A new idea for Greece was presented by Deutsche Bank in an analysis of the possible options for the emergence from the growing crisis and it is for the country to obtain its own currency – the Geuro, without breaking up from the euro area. The bank suggests that it should be a domestic currency used in parallel with the traditional euro. Deutsche Bank financial analysts reported that the next Greek government is very likely to be composed of parties opposing the bailout agreement. They will not be willing to meet the obligations undertaken by Lucas Papademos’ interim coalition government involving PASOK and New Democracy. Unilateral cancellation of the bailout agreement most probably will lead to a full suspension of payments. At the same time, the option of renegotiating the bailout agreement seems paltry, even impossible to bankers.

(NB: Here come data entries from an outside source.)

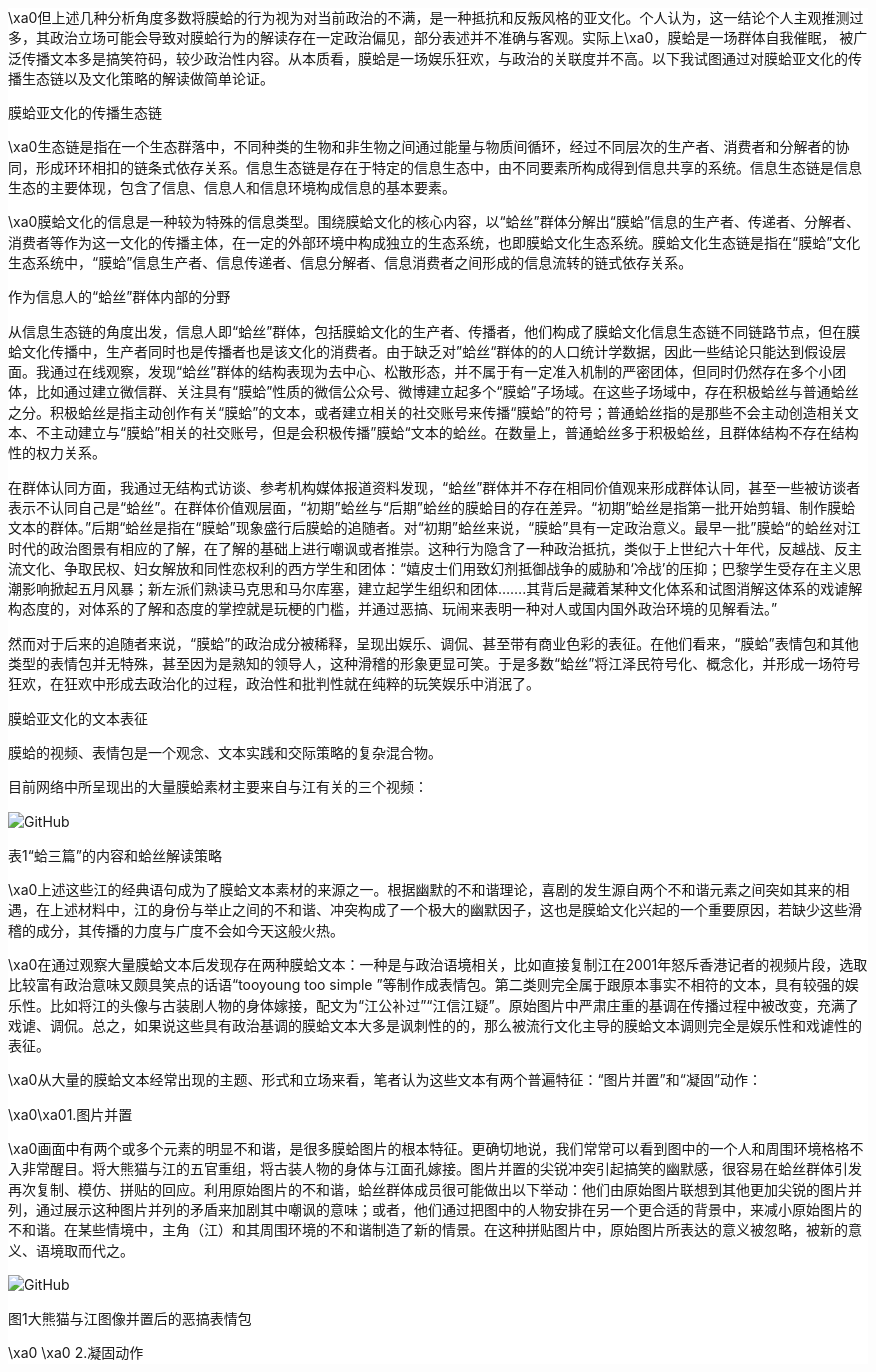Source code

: \xa0但上述几种分析角度多数将膜蛤的行为视为对当前政治的不满，是一种抵抗和反叛风格的亚文化。个人认为，这一结论个人主观推测过多，其政治立场可能会导致对膜蛤行为的解读存在一定政治偏见，部分表述并不准确与客观。实际上\xa0，膜蛤是一场群体自我催眠， 被广泛传播文本多是搞笑符码，较少政治性内容。从本质看，膜蛤是一场娱乐狂欢，与政治的关联度并不高。以下我试图通过对膜蛤亚文化的传播生态链以及文化策略的解读做简单论证。

膜蛤亚文化的传播生态链

\xa0生态链是指在一个生态群落中，不同种类的生物和非生物之间通过能量与物质间循环，经过不同层次的生产者、消费者和分解者的协同，形成环环相扣的链条式依存关系。信息生态链是存在于特定的信息生态中，由不同要素所构成得到信息共享的系统。信息生态链是信息生态的主要体现，包含了信息、信息人和信息环境构成信息的基本要素。

\xa0膜蛤文化的信息是一种较为特殊的信息类型。围绕膜蛤文化的核心内容，以“蛤丝”群体分解出“膜蛤”信息的生产者、传递者、分解者、消费者等作为这一文化的传播主体，在一定的外部环境中构成独立的生态系统，也即膜蛤文化生态系统。膜蛤文化生态链是指在“膜蛤”文化生态系统中，“膜蛤”信息生产者、信息传递者、信息分解者、信息消费者之间形成的信息流转的链式依存关系。

作为信息人的“蛤丝”群体内部的分野

从信息生态链的角度出发，信息人即“蛤丝”群体，包括膜蛤文化的生产者、传播者，他们构成了膜蛤文化信息生态链不同链路节点，但在膜蛤文化传播中，生产者同时也是传播者也是该文化的消费者。由于缺乏对”蛤丝“群体的的人口统计学数据，因此一些结论只能达到假设层面。我通过在线观察，发现“蛤丝”群体的结构表现为去中心、松散形态，并不属于有一定准入机制的严密团体，但同时仍然存在多个小团体，比如通过建立微信群、关注具有“膜蛤”性质的微信公众号、微博建立起多个“膜蛤”子场域。在这些子场域中，存在积极蛤丝与普通蛤丝之分。积极蛤丝是指主动创作有关“膜蛤”的文本，或者建立相关的社交账号来传播“膜蛤”的符号；普通蛤丝指的是那些不会主动创造相关文本、不主动建立与“膜蛤”相关的社交账号，但是会积极传播”膜蛤“文本的蛤丝。在数量上，普通蛤丝多于积极蛤丝，且群体结构不存在结构性的权力关系。

在群体认同方面，我通过无结构式访谈、参考机构媒体报道资料发现，“蛤丝”群体并不存在相同价值观来形成群体认同，甚至一些被访谈者表示不认同自己是“蛤丝”。在群体价值观层面，“初期”蛤丝与“后期”蛤丝的膜蛤目的存在差异。“初期”蛤丝是指第一批开始剪辑、制作膜蛤文本的群体。”后期“蛤丝是指在“膜蛤”现象盛行后膜蛤的追随者。对“初期”蛤丝来说，“膜蛤”具有一定政治意义。最早一批”膜蛤“的蛤丝对江时代的政治图景有相应的了解，在了解的基础上进行嘲讽或者推崇。这种行为隐含了一种政治抵抗，类似于上世纪六十年代，反越战、反主流文化、争取民权、妇女解放和同性恋权利的西方学生和团体：“嬉皮士们用致幻剂抵御战争的威胁和‘冷战’的压抑；巴黎学生受存在主义思潮影响掀起五月风暴；新左派们熟读马克思和马尔库塞，建立起学生组织和团体&#8230;&#8230;.其背后是藏着某种文化体系和试图消解这体系的戏谑解构态度的，对体系的了解和态度的掌控就是玩梗的门槛，并通过恶搞、玩闹来表明一种对人或国内国外政治环境的见解看法。”

然而对于后来的追随者来说，“膜蛤”的政治成分被稀释，呈现出娱乐、调侃、甚至带有商业色彩的表征。在他们看来，“膜蛤”表情包和其他类型的表情包并无特殊，甚至因为是熟知的领导人，这种滑稽的形象更显可笑。于是多数“蛤丝”将江泽民符号化、概念化，并形成一场符号狂欢，在狂欢中形成去政治化的过程，政治性和批判性就在纯粹的玩笑娱乐中消泯了。

膜蛤亚文化的文本表征

膜蛤的视频、表情包是一个观念、文本实践和交际策略的复杂混合物。

目前网络中所呈现出的大量膜蛤素材主要来自与江有关的三个视频：

![GitHub](https://chinadigitaltimes.net/chinese/files/2022/11/Screen-Shot-2022-11-30-at-12.07.42-PM.png)

表1“蛤三篇”的内容和蛤丝解读策略

\xa0上述这些江的经典语句成为了膜蛤文本素材的来源之一。根据幽默的不和谐理论，喜剧的发生源自两个不和谐元素之间突如其来的相遇，在上述材料中，江的身份与举止之间的不和谐、冲突构成了一个极大的幽默因子，这也是膜蛤文化兴起的一个重要原因，若缺少这些滑稽的成分，其传播的力度与广度不会如今天这般火热。

\xa0在通过观察大量膜蛤文本后发现存在两种膜蛤文本：一种是与政治语境相关，比如直接复制江在2001年怒斥香港记者的视频片段，选取比较富有政治意味又颇具笑点的话语“tooyoung too simple ”等制作成表情包。第二类则完全属于跟原本事实不相符的文本，具有较强的娱乐性。比如将江的头像与古装剧人物的身体嫁接，配文为“江公补过”“江信江疑”。原始图片中严肃庄重的基调在传播过程中被改变，充满了戏谑、调侃。总之，如果说这些具有政治基调的膜蛤文本大多是讽刺性的的，那么被流行文化主导的膜蛤文本调则完全是娱乐性和戏谑性的表征。

\xa0从大量的膜蛤文本经常出现的主题、形式和立场来看，笔者认为这些文本有两个普遍特征：“图片并置”和“凝固”动作：

\xa0\xa01.图片并置

\xa0画面中有两个或多个元素的明显不和谐，是很多膜蛤图片的根本特征。更确切地说，我们常常可以看到图中的一个人和周围环境格格不入非常醒目。将大熊猫与江的五官重组，将古装人物的身体与江面孔嫁接。图片并置的尖锐冲突引起搞笑的幽默感，很容易在蛤丝群体引发再次复制、模仿、拼贴的回应。利用原始图片的不和谐，蛤丝群体成员很可能做出以下举动：他们由原始图片联想到其他更加尖锐的图片并列，通过展示这种图片并列的矛盾来加剧其中嘲讽的意味；或者，他们通过把图中的人物安排在另一个更合适的背景中，来减小原始图片的不和谐。在某些情境中，主角（江）和其周围环境的不和谐制造了新的情景。在这种拼贴图片中，原始图片所表达的意义被忽略，被新的意义、语境取而代之。

![GitHub](https://chinadigitaltimes.net/chinese/files/2022/11/post-690414-6387ba4fa8099.)

图1大熊猫与江图像并置后的恶搞表情包

\xa0 \xa0 2.凝固动作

It is impossible for the International Monetary Fund and the other eurozone countries to depart from their demands to Greece, which means no bailout in fact. Deutsche Bank believes that such a precedent of relieving the obligations of a country that is under financial supervision will ruin the efforts to control the crisis. They fear that other European countries with financial difficulties might require not so stringent terms for fiscal consolidation, which in turn will increase the pressure on Germany and will push it to exit the single currency. However, the bank report reads that it is impossible for Greece to leave the eurozone. The remaining countries of the union would not abandon it in difficult times either.

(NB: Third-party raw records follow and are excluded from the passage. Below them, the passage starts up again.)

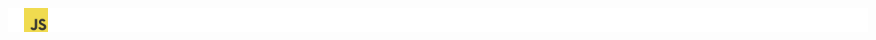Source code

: </a>&nbsp;&nbsp;&nbsp;&nbsp;<a href="./Create%20Maximum%20Number/Create%20Maximum%20Number.js"><img src="https://github.com/AnasImloul/Leetcode-Solutions/blob/main/icons/javascript.svg" width="24px" align="center"/></a>&nbsp;&nbsp;&nbsp;&nbsp;<a href="./Create%20Maximum%20Number/Create%20Maximum%20Number.py">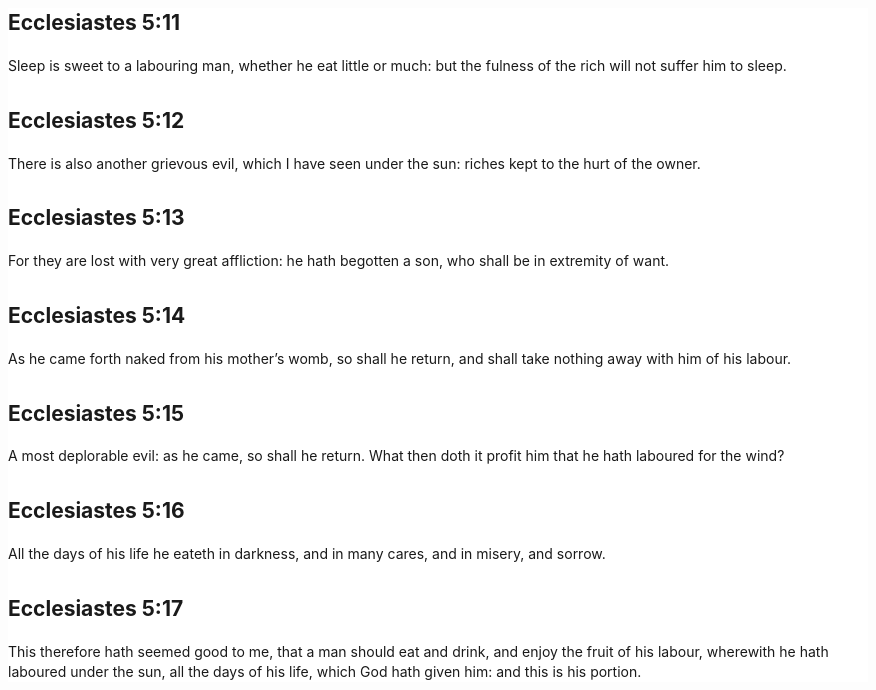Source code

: 
<a id="orgd030d8f"></a>

## Ecclesiastes 5:11

Sleep is sweet to a labouring man, whether he eat little or much: but the fulness of the rich will not suffer him to sleep.


<a id="org3850a97"></a>

## Ecclesiastes 5:12

There is also another grievous evil, which I have seen under the sun: riches kept to the hurt of the owner.


<a id="org8773b45"></a>

## Ecclesiastes 5:13

For they are lost with very great affliction: he hath begotten a son, who shall be in extremity of want.


<a id="orge339439"></a>

## Ecclesiastes 5:14

As he came forth naked from his mother&rsquo;s womb, so shall he return, and shall take nothing away with him of his labour.


<a id="org7b1cadf"></a>

## Ecclesiastes 5:15

A most deplorable evil: as he came, so shall he return. What then doth it profit him that he hath laboured for the wind?


<a id="org3034dc7"></a>

## Ecclesiastes 5:16

All the days of his life he eateth in darkness, and in many cares, and in misery, and sorrow.


<a id="orgfe863dd"></a>

## Ecclesiastes 5:17

This therefore hath seemed good to me, that a man should eat and drink, and enjoy the fruit of his labour, wherewith he hath laboured under the sun, all the days of his life, which God hath given him: and this is his portion.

The easiest way would be to stop the bailout to the Greek government, but to continue the payments of the foreign debt and the recapitalization of Greek banks. In this case, a parallel currency will be introduced bound to the euro, but the country will have the opportunity to devalue the domestic rate. Initially, the devaluation will be significant but then, the government will be able to stabilize the economy and restore the rate of the local currency (Geuro) to the level of the euro through fiscal consolidation and structural reforms. In this way, Greece will not be completely isolated from the single European currency and will have an open door to return to the euro in the future.